Excerpt provided below:

One of my goals is to summit the tallest peaks East of the Mississippi and possibly before it’s over just maybe all of the peaks East of the Mississippi that are 6,000 feet or higher. I’ve made it to the top of several of them but there were plenty more that were higher and up until this trip I was barely in the top 5.
No doubt the most famous mountain that I’ve summited has to be Mt. LeConte in the Smoky Mountains! I’ve been to Mt. LeConte about a dozen times so far and I’m certain I’ll get up there a few more times in the future. The cool thing about Mt. LeConte is the fact that there is a lodge not far from the summit so you can spend the night and hike down in the morning. And there are five trails to get there and back – definitely high on the scale.

End of Excerpt provided.
Source material below:

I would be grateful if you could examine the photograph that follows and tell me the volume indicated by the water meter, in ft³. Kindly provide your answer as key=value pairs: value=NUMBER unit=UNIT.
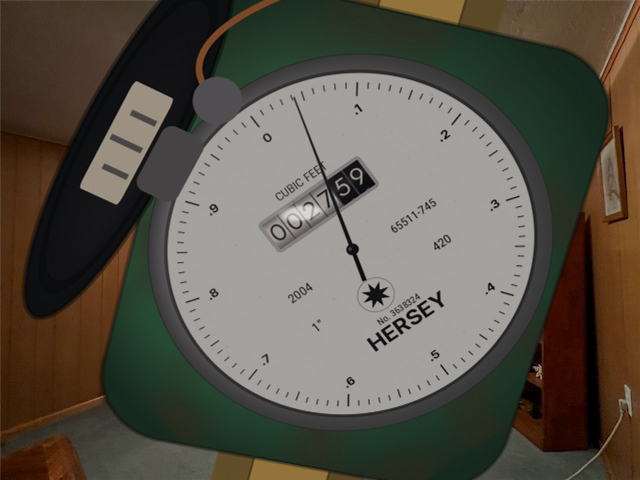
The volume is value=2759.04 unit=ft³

End of Source material.
Source material below:

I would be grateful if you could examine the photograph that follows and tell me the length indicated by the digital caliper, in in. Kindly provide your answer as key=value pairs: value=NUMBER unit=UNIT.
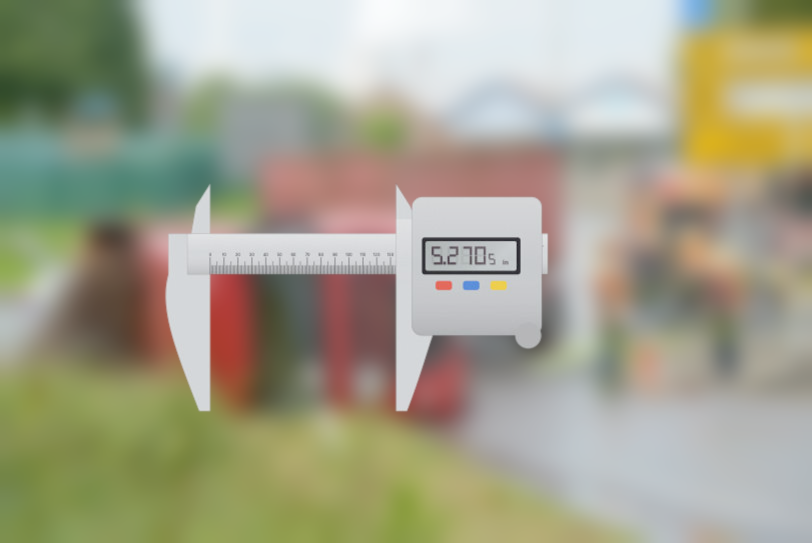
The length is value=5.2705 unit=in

End of Source material.
Source material below:

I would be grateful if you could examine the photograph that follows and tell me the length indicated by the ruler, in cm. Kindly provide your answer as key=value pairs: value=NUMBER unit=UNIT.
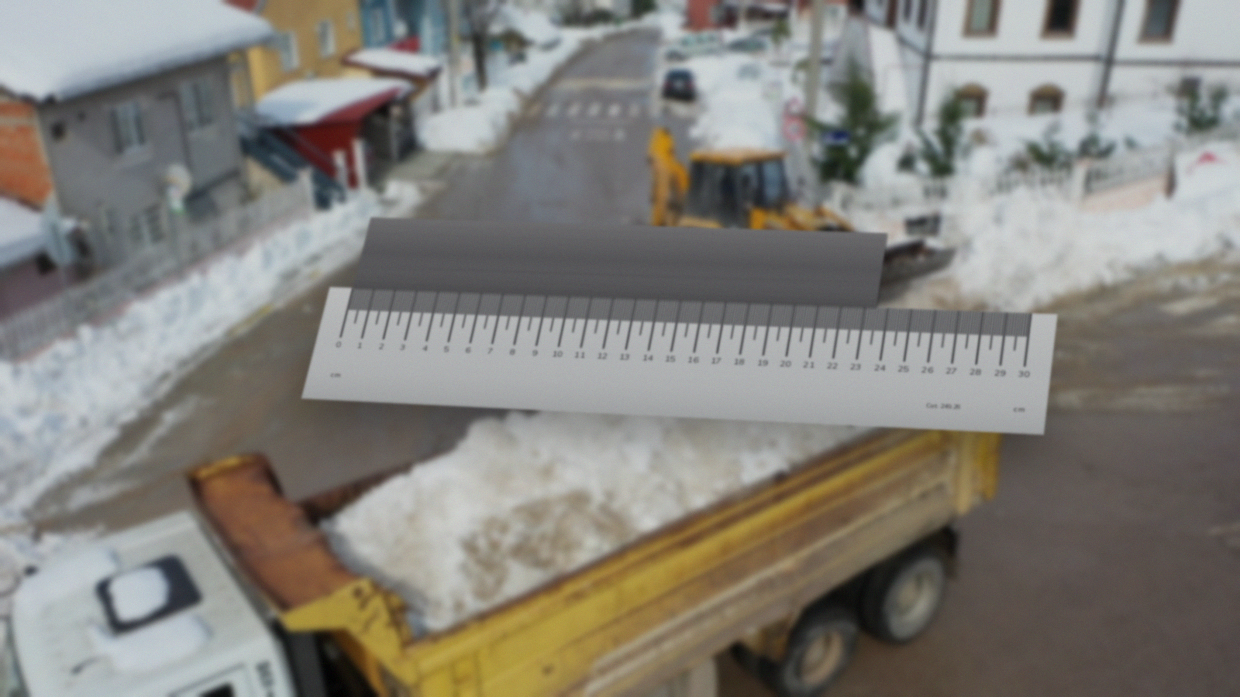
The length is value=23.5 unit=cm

End of Source material.

▶ [Apply what you read]
[1] In the hiking passage, how many trails lead to Mt. LeConte?
[2] Write the next part of the hiking passage, picking up right after its last sentence.

▶ [Written answers]
[1] Five.

[2]
When I first heard of the Black Mountains and Mt. Mitchell I decided to start gathering research on them and then I learned that the Black Mountains are home to several of the highest peaks in the Eastern U.S. Ideally, a loop hike would be the easiest logistically but to do it properly one needs to start at the Bowlens Creek trailhead and follow the Black Mountain Crest trail (179) 11.3 miles to the top of Mt. Mitchell in order to experience the entire ridgeline. Not to mention that the climb would be a little bit more gradual instead of straight up but this would require us to shuttle cars which is always a little more time consuming and just an overall pain in the butt. As it turns out a loop can be done if one doesn’t mind hiking the last half of the trip on horse trails which tend to be rocky; full of mud holes and full of horse poop.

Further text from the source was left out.